Reproduce, without alteration, the lines from the line containing "kingdom: Animalia" to the line containing "scientific name: Aglais urticae", including both of those lines.

- _DATA LISTING_:
.....

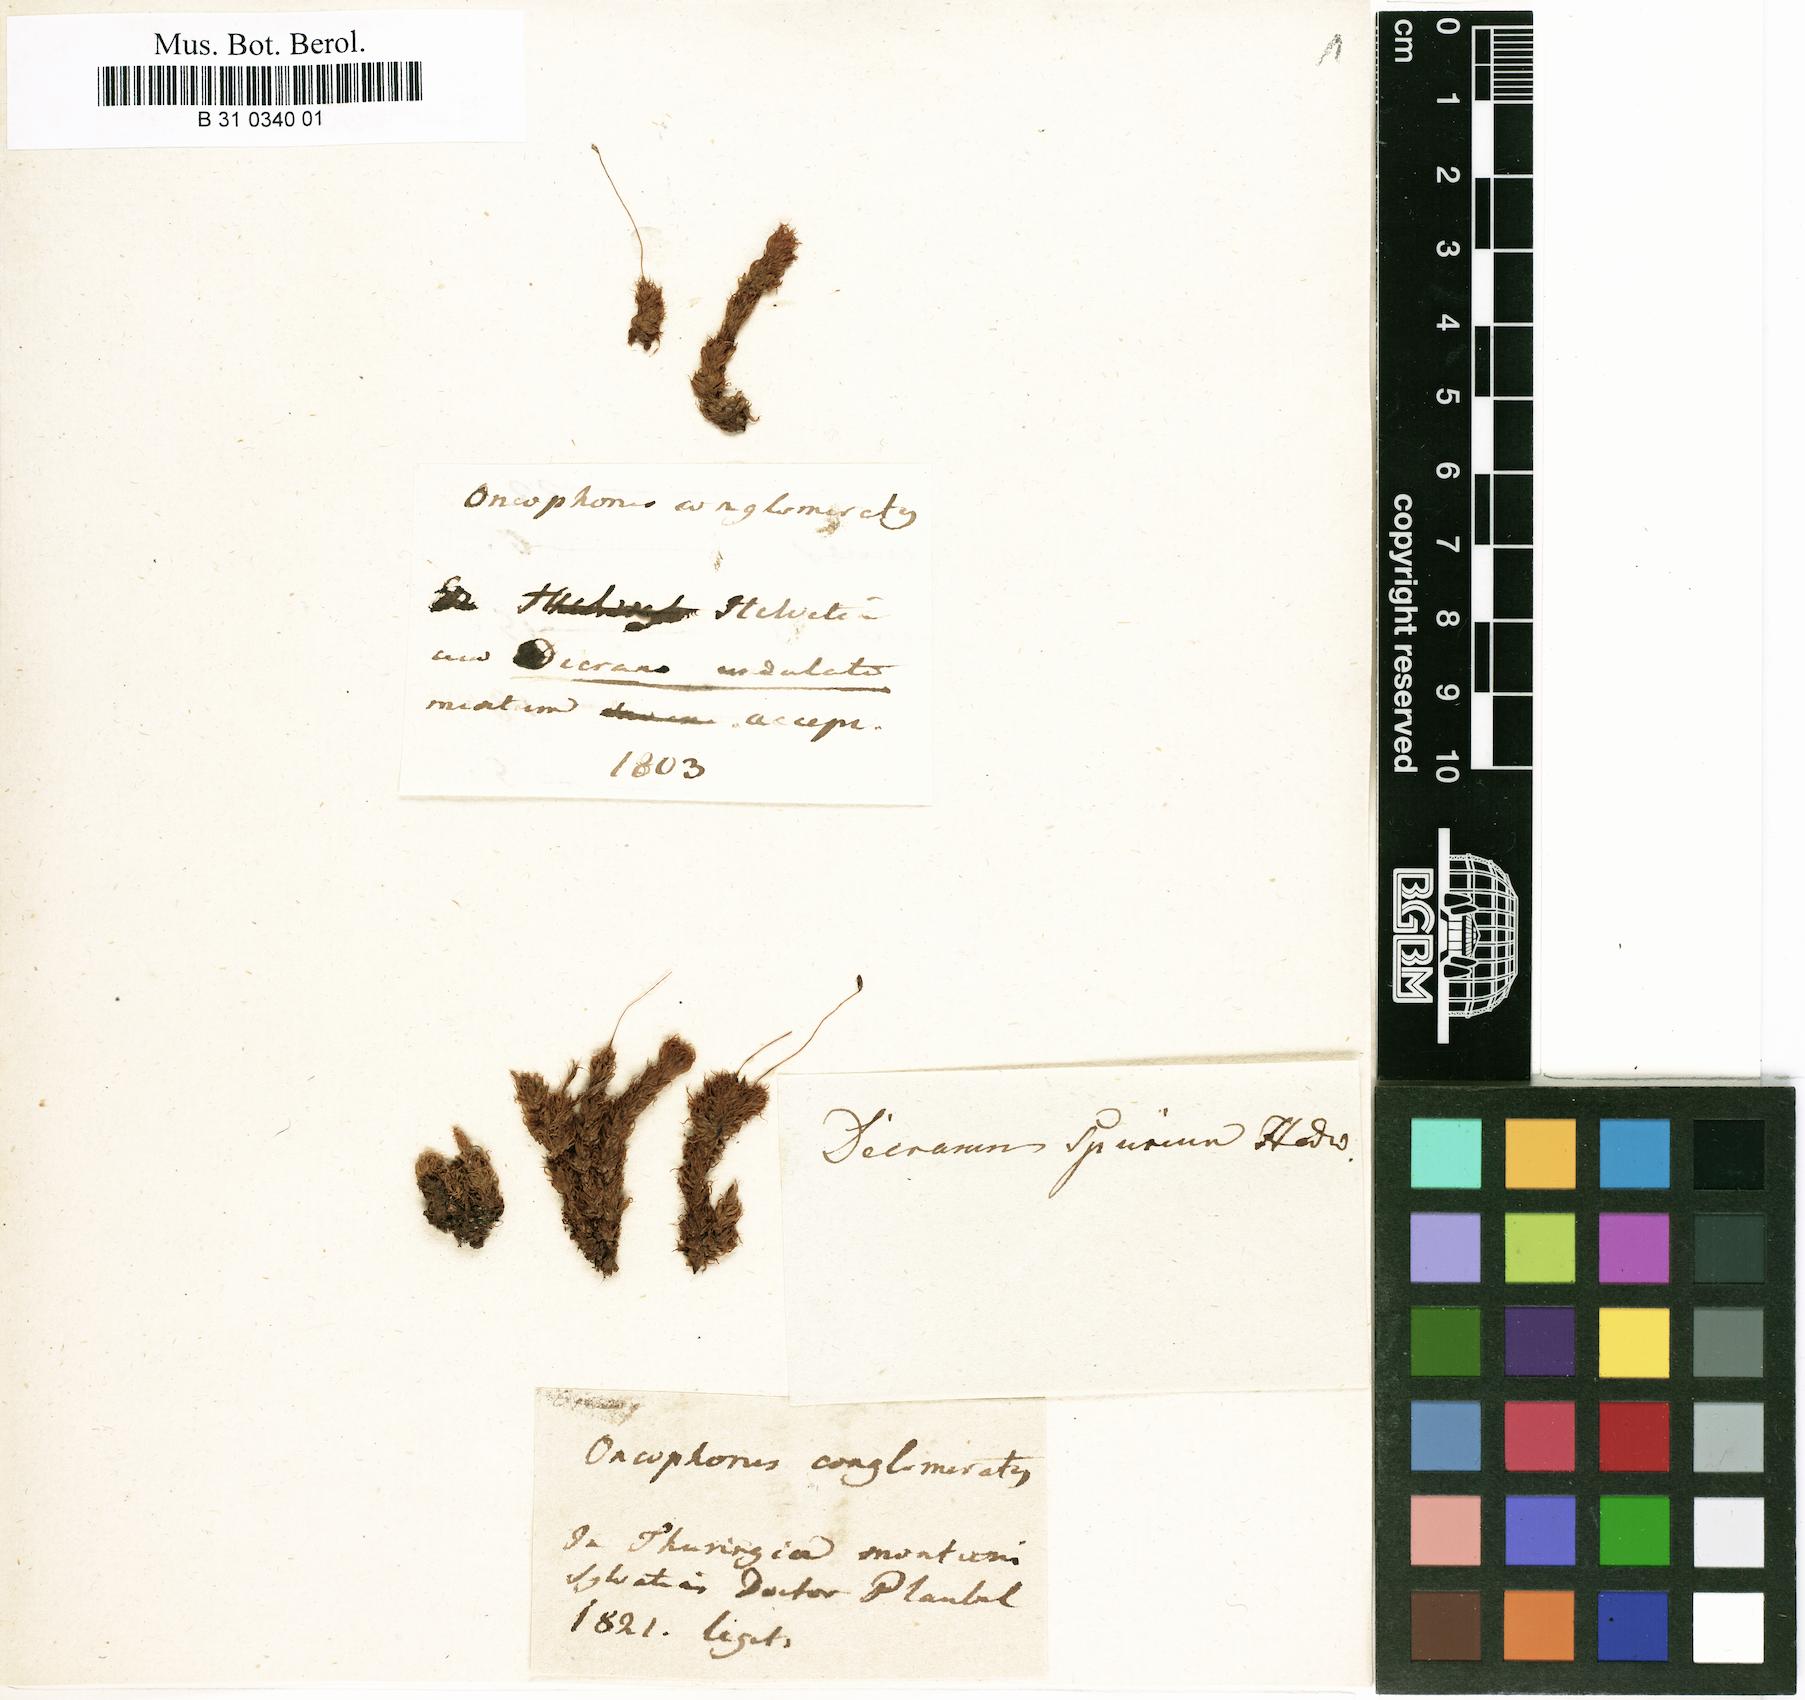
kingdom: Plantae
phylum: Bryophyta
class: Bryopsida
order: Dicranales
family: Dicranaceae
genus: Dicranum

.....

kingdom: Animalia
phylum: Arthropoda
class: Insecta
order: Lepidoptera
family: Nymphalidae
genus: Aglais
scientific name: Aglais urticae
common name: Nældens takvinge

.....

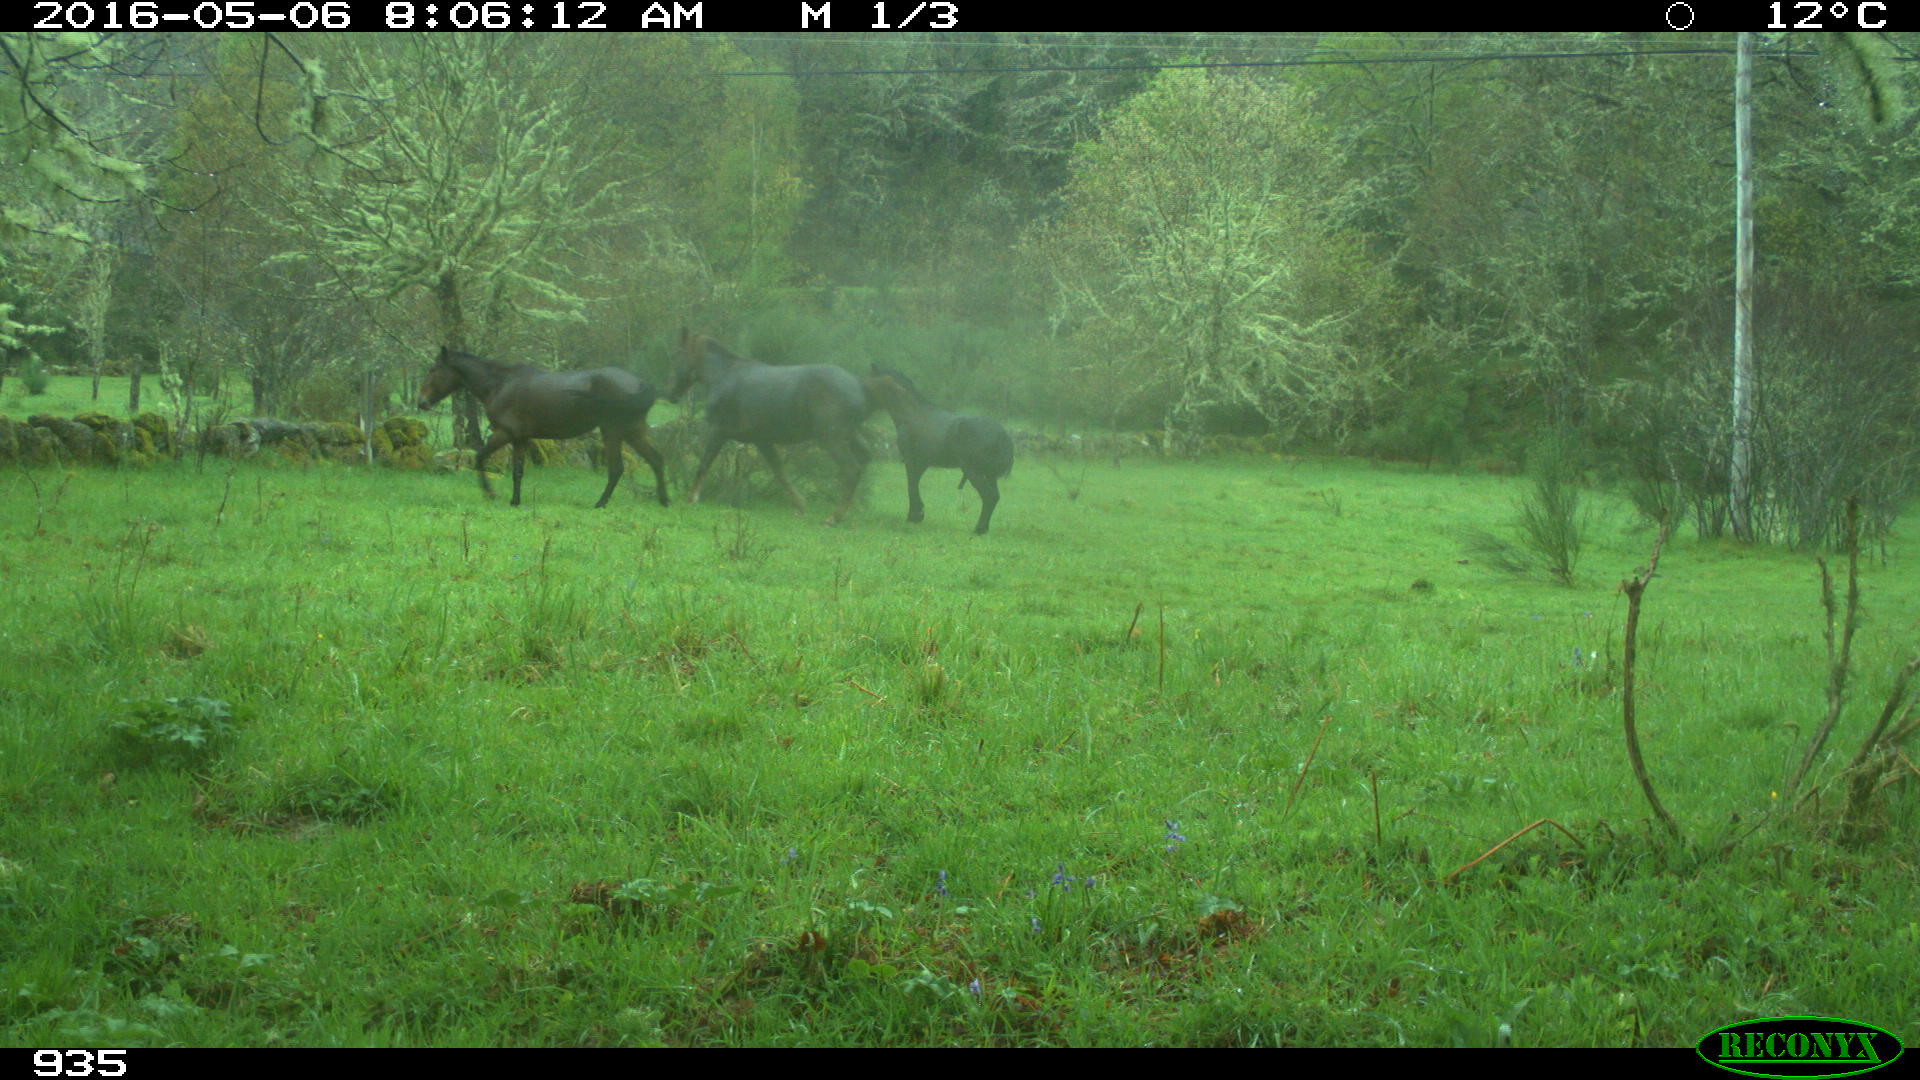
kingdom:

.....

- _COMPLETE RESPONSE_:
kingdom: Animalia
phylum: Arthropoda
class: Insecta
order: Lepidoptera
family: Nymphalidae
genus: Aglais
scientific name: Aglais urticae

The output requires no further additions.